Excessif.
Tout dans ce jardin anglais est excessif. La marque de fabrique de Greenaway. Détracteurs, passez votre chemin.
À commencer par les couleurs. Sombres plus que de raison en intérieur puis criardes, bien au-delà des limites du bon goût, en extérieur. Ce grand écart artistique est des plus dérangeant, presque douloureux.
Le travail minutieux du réalisateur sur la lumière est à l'avenant. D'une profonde noirceur - la terrible noirceur de l'âme des protagonistes, vérolés tous autant qu'ils sont - lors des échanges secrets et autres manigances, elle se fait soudain éblouissante quand vient le jour. Le contraste, grossier mais nécessaire, est le fil conducteur du récit.
Les textes ne sont évidemment pas en reste. Caricaturaux à l'extrême, surfaits et ampoulés en toutes circonstances - même les plus intimes - ils alourdissent immanquablement le film, le ralentissent, fatiguent le spectateur par l'attention de tous les instants qu'ils lui imposent.
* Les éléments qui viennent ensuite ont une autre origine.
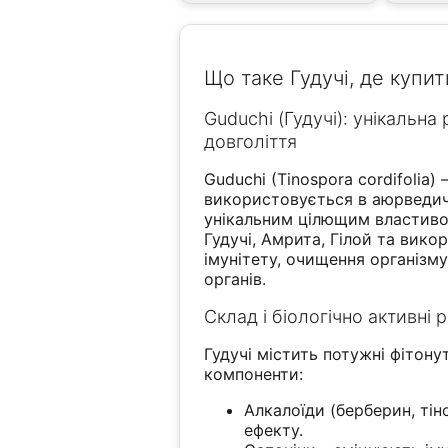
Що таке Гудучі, де купит
Guduchi (Гудучі): унікальна
довголіття
Guduchi (Tinospora cordifolia
використовується в аюрведич
унікальним цілющим властиво
Гудучі, Амрита, Гілой та вик
імунітету, очищення організму
органів.
Склад і біологічно активні
Гудучі містить потужні фітонут
компоненти:
Алкалоїди (берберин, ті
ефекту.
Mais cette souffrance est la clef du film.
Ce Greenaway, plus que jamais, s'impose à son spectateur et lui dicte sa conduite. Ainsi, la faible luminosité, ces visages que l'on distingue mal, ces plans chargés à l'extrême forcent la concentration. Les yeux grands ouverts, comme devant une toile subtile, on cherche le détail qui nous délivrera, la pierre de rosette de cet imbroglio. L'étude très scolaire d'un des tableaux de la maison par l'artiste est d'ailleurs une amusante mise en abîme de ce point de vue.
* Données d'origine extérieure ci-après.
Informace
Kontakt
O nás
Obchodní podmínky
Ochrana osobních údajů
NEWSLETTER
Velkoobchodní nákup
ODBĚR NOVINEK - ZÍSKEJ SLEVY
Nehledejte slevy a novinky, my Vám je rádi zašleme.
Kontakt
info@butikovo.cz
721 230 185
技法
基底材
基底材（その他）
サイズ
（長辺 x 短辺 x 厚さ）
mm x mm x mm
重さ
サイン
Concentre-toi, l'ami, pour saisir avant tout le monde les culpabilités de chacun, les forces qui poussent les protagonistes à agir. Tout est là, sous tes yeux. Mais il va falloir plonger dans le tableau.
Et de tableaux il est question.
L'amour de Greenaway pour l'art pictural n'étant un mystère pour personne, il était inévitable qu'il lui consacre une de ses œuvres. Ainsi, les dessins de l'artiste rythment-ils la trame narrative, se posant en jalons dans sa progression.
La mise en scène est, plus que jamais, imprégnée par la peinture. Bien souvent, la caméra se veut parfaitement fixe - à peine si le réalisateur s'autorise quelques travellings latéraux, symbolisant le regard d'un spectateur qui balaierai des yeux la toile - les seuls mouvements étant de la responsabilité des acteurs. Ces derniers, engoncés dans leurs nobles vêtements comme dans les projets du despote Greenaway, sont avant tout de simples pantins au service d'une divine recherche esthétique. Aucun ne démérite cependant et tous excellent par leur diction et la conviction mise dans l'interprétation de textes particulièrement ardus.
Il faut voir dans ces textes une critique cynique, bien qu'anachronique, des milieux bourgeois. Toujours d'actualité. Car si les mœurs ont évolué, les membres des hautes sphères se plaisent toujours à noyer la vérité brute sous une masse de convenances bienvenues. L'artiste novateur, débarquant comme un cheveu sur la soupe armé de ces idées arrêtées, de sa conception indiscutable du dessin et de son franc-parler peut alors être vu comme l'alter ego douteux de Greenaway, revendiquant par là son émancipation artistique et sa liberté créatrice.
Fidèle à lui-même, Greenaway livre un film dérangeant mais passionnant. L'intrigue, bien que simpliste, tient en haleine et condamne le spectateur à une grande concentration. Impossible alors de passer à côté de l'incroyable place concédée à l'esthétisme et des magnifiques plans engendrés.
Certains fuiront ce film comme la peste, d'autres lui voueront peut-être un culte. Le lot des films de caractère.